__Stored dataset items__
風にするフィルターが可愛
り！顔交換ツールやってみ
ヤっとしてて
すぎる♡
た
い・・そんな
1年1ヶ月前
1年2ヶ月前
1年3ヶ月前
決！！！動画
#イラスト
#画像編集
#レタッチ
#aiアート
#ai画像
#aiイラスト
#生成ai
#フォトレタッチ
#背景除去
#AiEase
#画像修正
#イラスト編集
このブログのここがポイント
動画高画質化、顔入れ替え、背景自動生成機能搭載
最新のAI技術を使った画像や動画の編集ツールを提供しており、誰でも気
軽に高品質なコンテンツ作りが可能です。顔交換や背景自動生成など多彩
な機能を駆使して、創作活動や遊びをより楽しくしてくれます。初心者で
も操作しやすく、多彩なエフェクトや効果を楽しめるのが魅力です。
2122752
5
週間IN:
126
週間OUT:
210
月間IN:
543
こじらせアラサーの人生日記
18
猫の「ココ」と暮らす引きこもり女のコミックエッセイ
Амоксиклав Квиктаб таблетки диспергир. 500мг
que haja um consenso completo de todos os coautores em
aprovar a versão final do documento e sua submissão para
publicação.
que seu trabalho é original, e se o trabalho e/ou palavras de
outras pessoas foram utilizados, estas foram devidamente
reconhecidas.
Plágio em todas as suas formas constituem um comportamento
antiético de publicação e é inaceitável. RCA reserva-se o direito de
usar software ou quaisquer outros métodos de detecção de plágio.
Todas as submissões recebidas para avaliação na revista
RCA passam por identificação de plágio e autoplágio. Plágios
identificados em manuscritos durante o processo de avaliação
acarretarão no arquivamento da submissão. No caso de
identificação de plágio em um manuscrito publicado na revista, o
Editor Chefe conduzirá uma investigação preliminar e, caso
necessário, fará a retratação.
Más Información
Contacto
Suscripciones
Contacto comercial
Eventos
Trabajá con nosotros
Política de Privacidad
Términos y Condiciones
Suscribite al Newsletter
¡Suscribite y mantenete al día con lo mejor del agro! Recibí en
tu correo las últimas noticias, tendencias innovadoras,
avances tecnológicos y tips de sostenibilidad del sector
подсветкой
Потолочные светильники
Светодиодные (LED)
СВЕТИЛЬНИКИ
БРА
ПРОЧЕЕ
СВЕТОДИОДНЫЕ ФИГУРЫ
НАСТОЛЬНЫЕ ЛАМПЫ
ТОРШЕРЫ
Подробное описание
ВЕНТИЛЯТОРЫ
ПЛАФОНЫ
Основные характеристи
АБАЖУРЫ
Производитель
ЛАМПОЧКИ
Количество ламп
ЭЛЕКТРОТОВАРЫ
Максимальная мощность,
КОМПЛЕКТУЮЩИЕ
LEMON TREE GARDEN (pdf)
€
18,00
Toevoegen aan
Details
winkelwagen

__YOUR INSTRUCTIONS__
After locating the line with "Подробное описание" in the records above, please set down that line and all later ones exactly, and no other line.

__TASK SOLUTION__
Подробное описание
ВЕНТИЛЯТОРЫ
ПЛАФОНЫ
Основные характеристи
АБАЖУРЫ
Производитель
ЛАМПОЧКИ
Количество ламп
ЭЛЕКТРОТОВАРЫ
Максимальная мощность,
КОМПЛЕКТУЮЩИЕ
LEMON TREE GARDEN (pdf)
€
18,00
Toevoegen aan
Details
winkelwagen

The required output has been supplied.